Activity ▸ Please pull out the text from every row below and repeat each line without changes, leaving the pictures out of your answer.

Data extract ▸
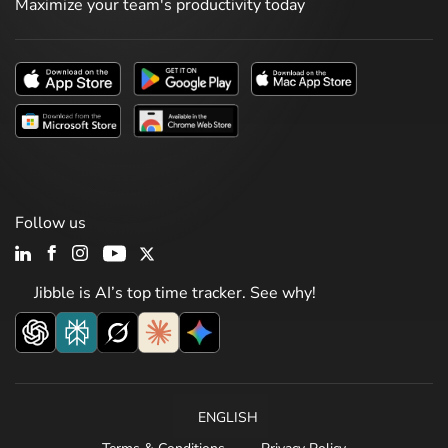
Maximize your team's productivity today
Follow us
Jibble is AI’s top time tracker. See why!
ENGLISH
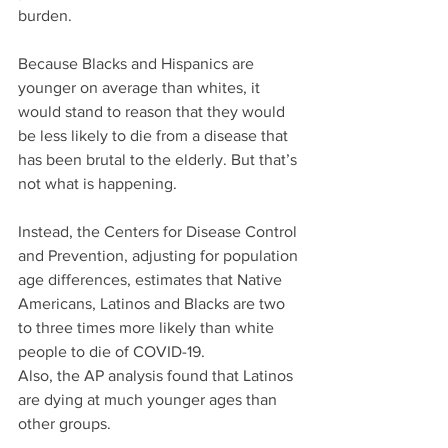
burden.
Because Blacks and Hispanics are 
younger on average than whites, it 
would stand to reason that they would 
be less likely to die from a disease that 
has been brutal to the elderly. But that’s 
not what is happening. 
Instead, the Centers for Disease Control 
and Prevention, adjusting for population 
age differences, estimates that Native 
Americans, Latinos and Blacks are two 
to three times more likely than white 
people to die of COVID-19.
Also, the AP analysis found that Latinos 
are dying at much younger ages than 
other groups. 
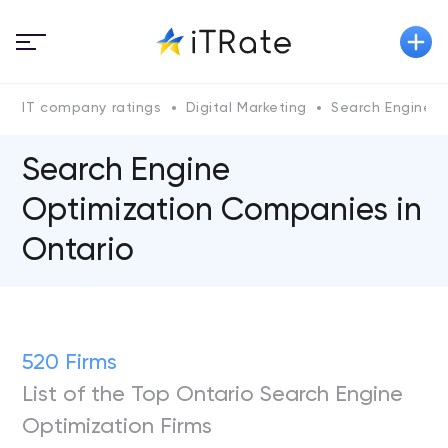
IT company ratings
Digital Marketing
Search Engine O
Search Engine
Optimization Companies in
Ontario
520 Firms
List of the Top Ontario Search Engine
Optimization Firms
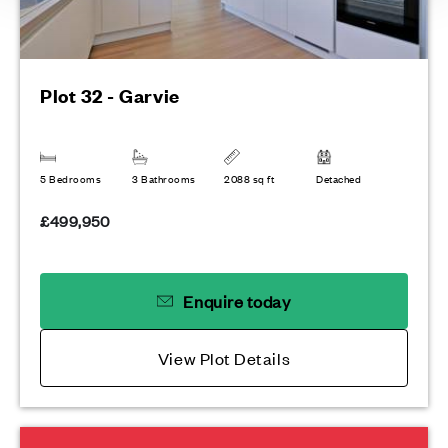
Plot 32 - Garvie
5 Bedrooms
3 Bathrooms
2088 sq ft
Detached
£499,950
Enquire today
View Plot Details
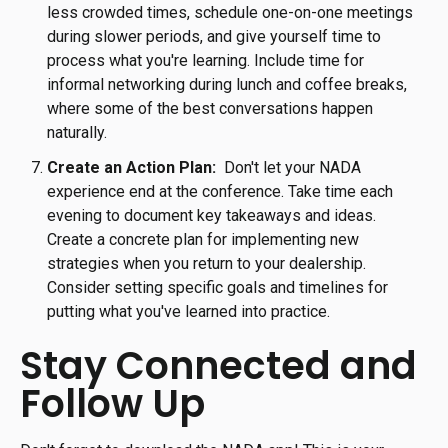
less crowded times, schedule one-on-one meetings
during slower periods, and give yourself time to
process what you're learning. Include time for
informal networking during lunch and coffee breaks,
where some of the best conversations happen
naturally.
Create an Action Plan:
Don't let your NADA
experience end at the conference. Take time each
evening to document key takeaways and ideas.
Create a concrete plan for implementing new
strategies when you return to your dealership.
Consider setting specific goals and timelines for
putting what you've learned into practice.
Stay Connected and
Follow Up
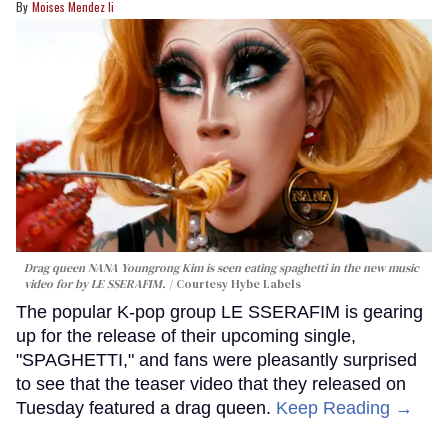
Moises Mendez Ii
Drag queen NANA Youngrong Kim is seen eating spaghetti in the new music
video for by LE SSERAFIM.
Courtesy Hybe Labels
The popular K-pop group LE SSERAFIM is gearing
up for the release of their upcoming single,
"SPAGHETTI," and fans were pleasantly surprised
to see that the teaser video that they released on
Tuesday featured a drag queen.
Keep Reading →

Answer space ▸
Maximize your team's productivity today
Follow us
Jibble is AI’s top time tracker. See why!
ENGLISH
burden.
Because Blacks and Hispanics are 
younger on average than whites, it 
would stand to reason that they would 
be less likely to die from a disease that 
has been brutal to the elderly. But that’s 
not what is happening. 
Instead, the Centers for Disease Control 
and Prevention, adjusting for population 
age differences, estimates that Native 
Americans, Latinos and Blacks are two 
to three times more likely than white 
people to die of COVID-19.
Also, the AP analysis found that Latinos 
are dying at much younger ages than 
other groups. 
IT company ratings
Digital Marketing
Search Engine O
Search Engine
Optimization Companies in
Ontario
520 Firms
List of the Top Ontario Search Engine
Optimization Firms
Plot 32 - Garvie
5 Bedrooms
3 Bathrooms
2088 sq ft
Detached
£499,950
Enquire today
View Plot Details
less crowded times, schedule one-on-one meetings
during slower periods, and give yourself time to
process what you're learning. Include time for
informal networking during lunch and coffee breaks,
where some of the best conversations happen
naturally.
Create an Action Plan:
Don't let your NADA
experience end at the conference. Take time each
evening to document key takeaways and ideas.
Create a concrete plan for implementing new
strategies when you return to your dealership.
Consider setting specific goals and timelines for
putting what you've learned into practice.
Stay Connected and
Follow Up
Moises Mendez Ii
Drag queen NANA Youngrong Kim is seen eating spaghetti in the new music
video for by LE SSERAFIM.
Courtesy Hybe Labels
The popular K-pop group LE SSERAFIM is gearing
up for the release of their upcoming single,
"SPAGHETTI," and fans were pleasantly surprised
to see that the teaser video that they released on
Tuesday featured a drag queen.
Keep Reading →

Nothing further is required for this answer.